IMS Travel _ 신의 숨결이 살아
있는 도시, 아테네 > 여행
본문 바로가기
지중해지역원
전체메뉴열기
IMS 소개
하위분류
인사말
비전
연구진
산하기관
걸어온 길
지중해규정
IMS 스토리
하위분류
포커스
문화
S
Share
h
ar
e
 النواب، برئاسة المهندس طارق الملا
* * *
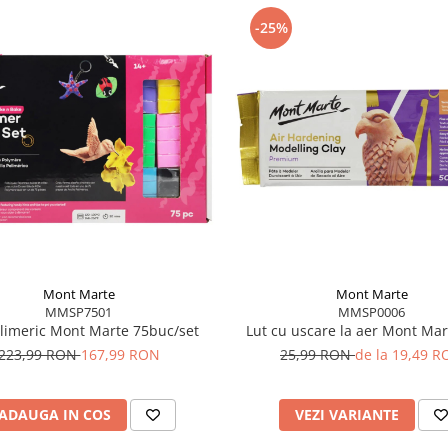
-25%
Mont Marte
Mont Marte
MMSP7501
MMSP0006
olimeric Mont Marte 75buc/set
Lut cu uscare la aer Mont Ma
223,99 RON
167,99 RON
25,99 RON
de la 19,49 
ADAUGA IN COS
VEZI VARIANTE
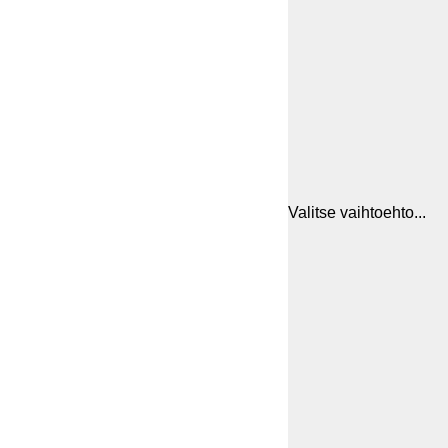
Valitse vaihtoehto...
* * *
• [THE TASK]: Above are the entries. Output exactly the lines beginning with the line that has "IMS Travel _ 신의 숨결이 살아" and ending with the line that has "النواب، برئاسة المهندس طارق الملا".

• [WRITTEN RESPONSE]:
IMS Travel _ 신의 숨결이 살아
있는 도시, 아테네 > 여행
본문 바로가기
지중해지역원
전체메뉴열기
IMS 소개
하위분류
인사말
비전
연구진
산하기관
걸어온 길
지중해규정
IMS 스토리
하위분류
포커스
문화
S
Share
h
ar
e
 النواب، برئاسة المهندس طارق الملا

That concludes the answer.